What to work on →
1. According to the patch cover letter, what sanity check did the rework of the vector allocation mechanism fail to preserve?
2. List each effect the patch cover letter says follows from overwriting a half finished affinity change, up to and including the warning.

Source excerpt →
══════════
[patch 0/8] x86/apic: Prevent data corruption and make affinity setting more robust

From: Thomas Gleixner
Date: Mon Jun 04 2018 - 12:28:50 EST


Several people observed the WARN_ON() in irq_matrix_free() which triggers
when the caller tries to free an vector which is not in the allocation
range. Song provided the trace information which allowed to decode the root
cause.

The rework of the vector allocation mechanism failed to preserve a sanity
check, which prevents setting a new target vector/CPU when the previous
affinity change has not fully completed.

As a result a half finished affinity change can be overwritten, which can
cause the leak of a irq descriptor pointer on the previous target CPU and
double enqueue of the hlist head into the cleanup lists of two or more
CPUs. After one CPU cleaned up its vector the next CPU will invoke the
cleanup handler with vector 0, which triggers the out of range warning in
the matrix allocator.

The fix for that issue is simple, but it exposes a different long standing
problem, which was harder to trigger before the vector management code got
reworked:

The fact that affinity settings can return -EBUSY is not handled well by
tools despite the fact that this possibility existed for a long time.

So just applying the fix will cause some tools just to malfunction and
while we might get away with pointing fingers and telling them that they
should have handled this years ago, this will not solve anything.

After thinking about it for quite a while, it turned out that the existing
generic pending infrastructure, which defers affinity updates to the next
raised interrupt context (to handle non irq remapped oddities), can be
utilized to avoid the EBUSY return to user space completely.

In course of that it turned out that the pending mechanics did not handle
-EBUSY properly either. In case of moving the interrupt and getting the
-EBUSY return value (unlikely but possible), the pending affinity change was
silently dropped.
══════════
Collected material →
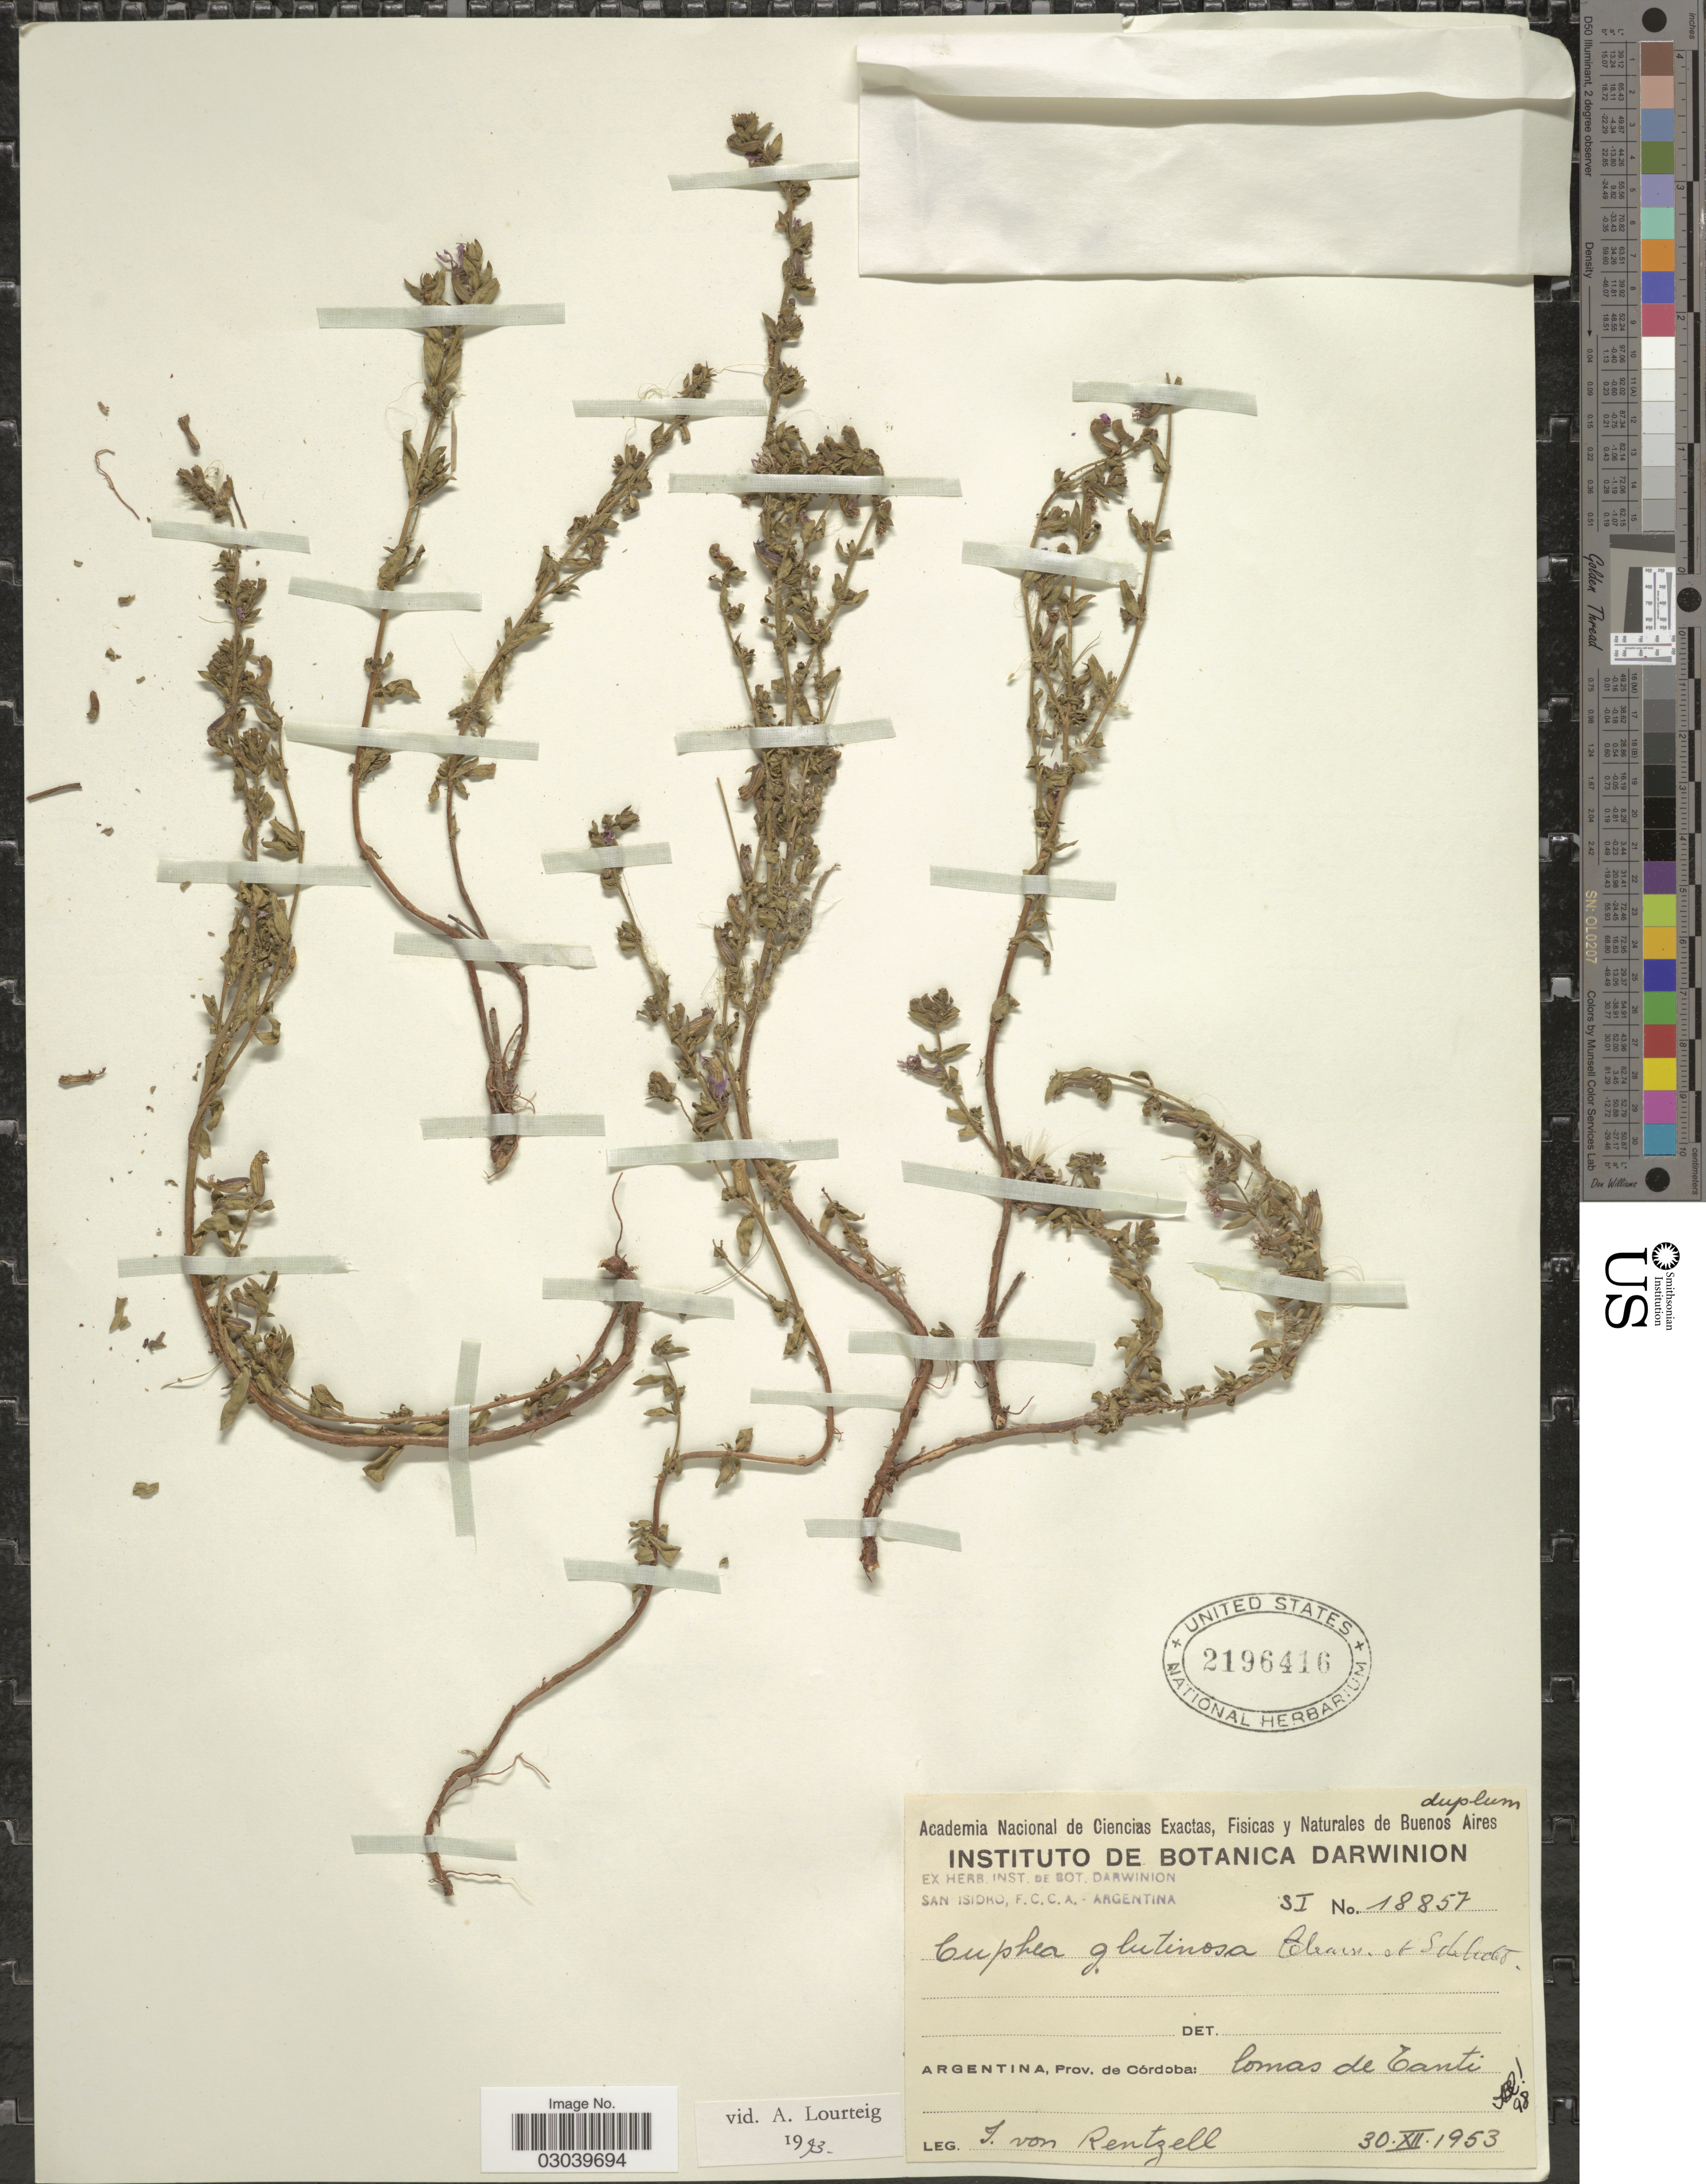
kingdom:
══════════
Responses →
1. A check that prevents setting a new target vector/CPU when the previous affinity change has not fully completed.

2.
- Leak of an irq descriptor pointer on the previous target CPU
- Double enqueue of the hlist head into the cleanup lists of two or more CPUs
- After one CPU cleans up its vector, the next CPU invokes the cleanup handler with vector 0
- The out of range warning is triggered in the matrix allocator